- _Source data_:

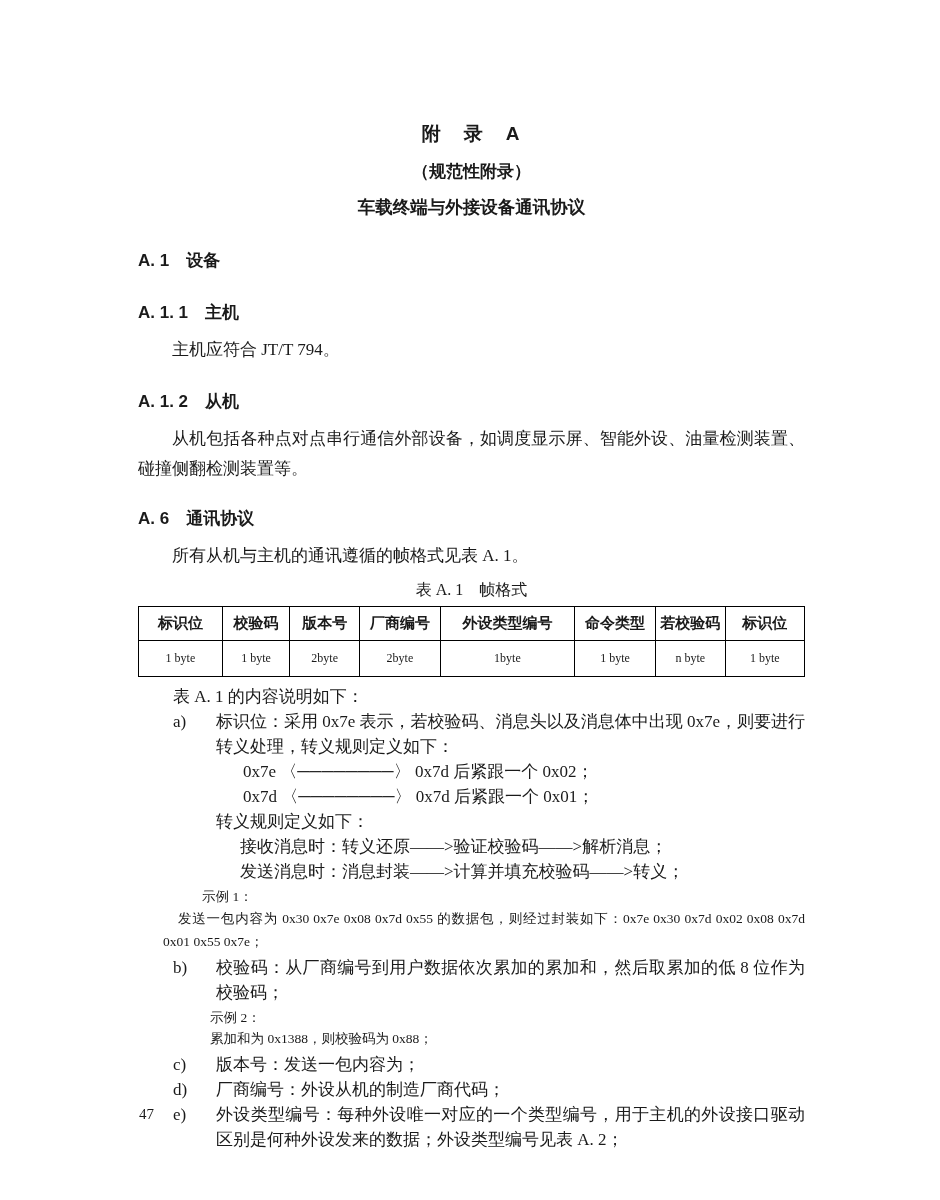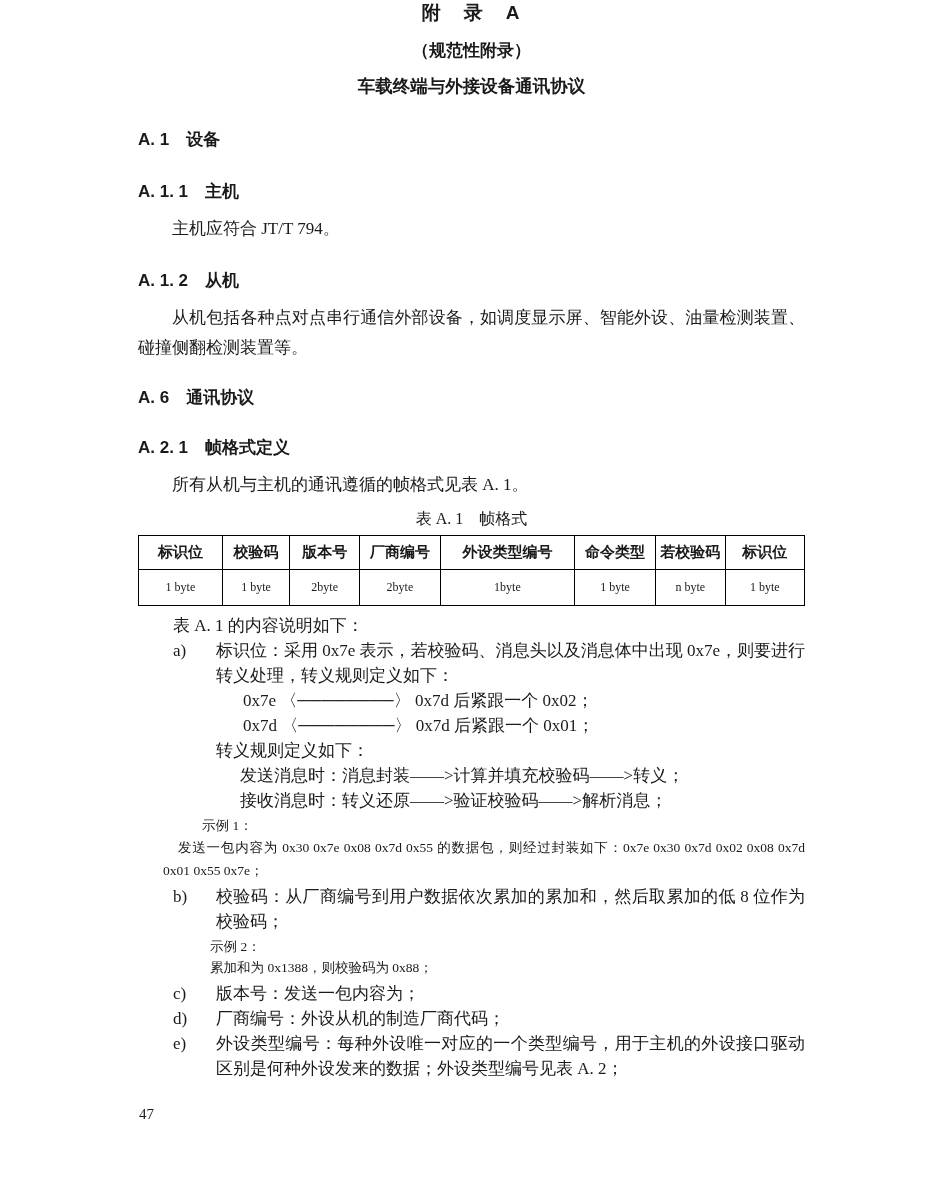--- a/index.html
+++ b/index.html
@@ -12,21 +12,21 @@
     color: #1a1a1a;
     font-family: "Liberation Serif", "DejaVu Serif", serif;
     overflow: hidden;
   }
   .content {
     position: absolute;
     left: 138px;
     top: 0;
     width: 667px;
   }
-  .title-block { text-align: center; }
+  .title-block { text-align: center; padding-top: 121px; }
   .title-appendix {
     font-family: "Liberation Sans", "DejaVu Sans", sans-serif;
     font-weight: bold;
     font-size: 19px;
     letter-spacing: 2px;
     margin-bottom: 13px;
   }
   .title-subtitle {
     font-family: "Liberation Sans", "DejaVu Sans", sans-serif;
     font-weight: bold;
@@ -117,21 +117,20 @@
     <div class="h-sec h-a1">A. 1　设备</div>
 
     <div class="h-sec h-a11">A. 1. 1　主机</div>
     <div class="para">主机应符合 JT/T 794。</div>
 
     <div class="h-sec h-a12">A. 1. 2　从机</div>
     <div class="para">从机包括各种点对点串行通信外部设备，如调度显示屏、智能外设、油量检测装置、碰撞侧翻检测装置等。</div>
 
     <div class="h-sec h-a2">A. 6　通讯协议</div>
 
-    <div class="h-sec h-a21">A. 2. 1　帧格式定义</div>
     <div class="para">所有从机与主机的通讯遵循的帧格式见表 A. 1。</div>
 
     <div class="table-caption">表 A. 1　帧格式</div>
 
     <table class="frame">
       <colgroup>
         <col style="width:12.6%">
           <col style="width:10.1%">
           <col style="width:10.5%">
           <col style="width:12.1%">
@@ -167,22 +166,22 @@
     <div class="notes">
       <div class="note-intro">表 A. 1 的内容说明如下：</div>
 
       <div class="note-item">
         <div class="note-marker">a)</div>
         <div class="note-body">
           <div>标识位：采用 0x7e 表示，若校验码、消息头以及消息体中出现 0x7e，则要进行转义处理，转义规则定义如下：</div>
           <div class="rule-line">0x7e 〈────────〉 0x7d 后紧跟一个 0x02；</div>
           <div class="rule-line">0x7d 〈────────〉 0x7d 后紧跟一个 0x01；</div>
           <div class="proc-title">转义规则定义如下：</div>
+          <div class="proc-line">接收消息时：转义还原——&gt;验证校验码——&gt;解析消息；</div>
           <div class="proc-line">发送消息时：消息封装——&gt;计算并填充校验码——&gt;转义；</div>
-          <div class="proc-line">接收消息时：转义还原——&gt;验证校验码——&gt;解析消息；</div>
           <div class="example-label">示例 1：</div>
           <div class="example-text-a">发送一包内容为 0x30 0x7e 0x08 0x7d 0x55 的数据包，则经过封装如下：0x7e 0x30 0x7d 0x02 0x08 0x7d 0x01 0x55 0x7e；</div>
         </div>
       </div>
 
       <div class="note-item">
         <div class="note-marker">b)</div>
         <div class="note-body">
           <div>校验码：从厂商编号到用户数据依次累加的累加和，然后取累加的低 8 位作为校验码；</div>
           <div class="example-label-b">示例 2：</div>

- _Exercise_: A verbatim copy of the entries, without the pictures, is what this task requires.

- _Finished exercise_:
--- a/index.html
+++ b/index.html
@@ -12,21 +12,21 @@
     color: #1a1a1a;
     font-family: "Liberation Serif", "DejaVu Serif", serif;
     overflow: hidden;
   }
   .content {
     position: absolute;
     left: 138px;
     top: 0;
     width: 667px;
   }
-  .title-block { text-align: center; }
+  .title-block { text-align: center; padding-top: 121px; }
   .title-appendix {
     font-family: "Liberation Sans", "DejaVu Sans", sans-serif;
     font-weight: bold;
     font-size: 19px;
     letter-spacing: 2px;
     margin-bottom: 13px;
   }
   .title-subtitle {
     font-family: "Liberation Sans", "DejaVu Sans", sans-serif;
     font-weight: bold;
@@ -117,21 +117,20 @@
     <div class="h-sec h-a1">A. 1　设备</div>
 
     <div class="h-sec h-a11">A. 1. 1　主机</div>
     <div class="para">主机应符合 JT/T 794。</div>
 
     <div class="h-sec h-a12">A. 1. 2　从机</div>
     <div class="para">从机包括各种点对点串行通信外部设备，如调度显示屏、智能外设、油量检测装置、碰撞侧翻检测装置等。</div>
 
     <div class="h-sec h-a2">A. 6　通讯协议</div>
 
-    <div class="h-sec h-a21">A. 2. 1　帧格式定义</div>
     <div class="para">所有从机与主机的通讯遵循的帧格式见表 A. 1。</div>
 
     <div class="table-caption">表 A. 1　帧格式</div>
 
     <table class="frame">
       <colgroup>
         <col style="width:12.6%">
           <col style="width:10.1%">
           <col style="width:10.5%">
           <col style="width:12.1%">
@@ -167,22 +166,22 @@
     <div class="notes">
       <div class="note-intro">表 A. 1 的内容说明如下：</div>
 
       <div class="note-item">
         <div class="note-marker">a)</div>
         <div class="note-body">
           <div>标识位：采用 0x7e 表示，若校验码、消息头以及消息体中出现 0x7e，则要进行转义处理，转义规则定义如下：</div>
           <div class="rule-line">0x7e 〈────────〉 0x7d 后紧跟一个 0x02；</div>
           <div class="rule-line">0x7d 〈────────〉 0x7d 后紧跟一个 0x01；</div>
           <div class="proc-title">转义规则定义如下：</div>
+          <div class="proc-line">接收消息时：转义还原——&gt;验证校验码——&gt;解析消息；</div>
           <div class="proc-line">发送消息时：消息封装——&gt;计算并填充校验码——&gt;转义；</div>
-          <div class="proc-line">接收消息时：转义还原——&gt;验证校验码——&gt;解析消息；</div>
           <div class="example-label">示例 1：</div>
           <div class="example-text-a">发送一包内容为 0x30 0x7e 0x08 0x7d 0x55 的数据包，则经过封装如下：0x7e 0x30 0x7d 0x02 0x08 0x7d 0x01 0x55 0x7e；</div>
         </div>
       </div>
 
       <div class="note-item">
         <div class="note-marker">b)</div>
         <div class="note-body">
           <div>校验码：从厂商编号到用户数据依次累加的累加和，然后取累加的低 8 位作为校验码；</div>
           <div class="example-label-b">示例 2：</div>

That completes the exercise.